In a bit of unexpected climate related good news—not for us, of course—some shell-building ocean dwellers like blue crabs, shrimp, and lobsters may actually benefit from increased ocean acidification. This surprising finding seems to be good news for lobster lovers, but researchers note that the ongoing acidification still appears to spell trouble for many marine creatures. Scientists now think that acidifying oceans may allow these select crustaceans to build stronger shells and exoskeletons, instead of making them more brittle.
Carbon dioxide (CO2)—the notorious byproduct of fossil fuel burning—dissolves in the ocean. That makes the ocean more acidic. It also reduces the number of so-called carbonate ions in seawater, and these ions are among the primary materials that sea creatures use to build their calcium carbonate shells and skeletons [LiveScience].

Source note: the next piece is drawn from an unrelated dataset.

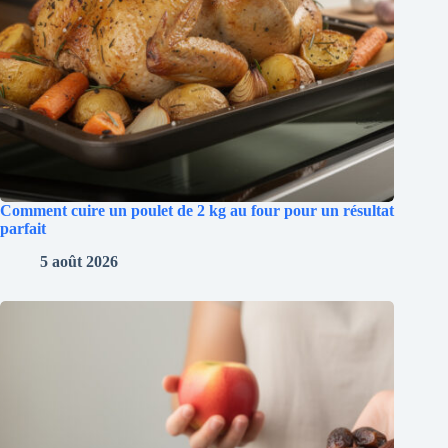
Comment cuire un poulet de 2 kg au four pour un résultat
parfait
5 août 2026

Justin Ries, a coauthor on the new study
, speculates that these bottom dwellers are somehow better able to manipulate CO2 ions to build their shells, even though fewer CO2 ions are available to them in an acidic environment.

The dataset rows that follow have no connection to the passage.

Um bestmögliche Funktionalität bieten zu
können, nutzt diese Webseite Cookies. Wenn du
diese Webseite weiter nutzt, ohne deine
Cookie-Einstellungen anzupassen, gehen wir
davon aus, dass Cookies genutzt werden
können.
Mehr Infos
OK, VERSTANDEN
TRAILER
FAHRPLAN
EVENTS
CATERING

However, exactly how they accomplish this is unknown.
Previously, scientists thought that all marine invertebrates would disappear as the oceans became more acidic. However, many of these creatures were alive during the Cretaceous period about 100 million years ago when CO2 levels were 10 times pre-Industrial levels. To see if they would all wither away in acidic oceans, Ries and colleagues
exposed 18 species of marine organisms to seawater with four levels of acidity. The first environment matched today's atmospheric CO2 levels, and two others were set at double and triple the pre-Industrial CO2 levels, mimicking conditions predicted to occur over the next century. The fourth CO2 level was 10 times pre-Industrial levels [ScienceNOW Daily News]
. The results are a mixed bag for the organisms tested. Blue crabs, shrimp, and lobsters, became juiced on the increased CO2, the researchers report in the journal Geology. However the news is not all good because American oysters, scallops, temperate corals, and tube worms developed thinner shells at the highest CO2 levels. The exoskeletons of clams and pencil urchins practically dissolved at the highest CO2 levels. For clams and pencil urchins, the findings are troubling, since their shells and spikes are more than just pretty accessories—they serve as armor against their predators. In fact, the researchers found
that creatures whose shells grew the most, such as crabs, tend to prey on those whose shells weakened the most, such as clams [NatGeo News Watch].
However for the super-sized animals, getting bigger may come with a cost, since
extra energy spent building thicker shells “might divert from other important processes such as reproduction or tissue building,” [USA Today]
said study coauthor Anne Cohen. Says author Ries:
"The take-home message is that the responses to ocean acidification are going to be a lot more nuanced and complex than we thought" [ScienceNOW Daily News].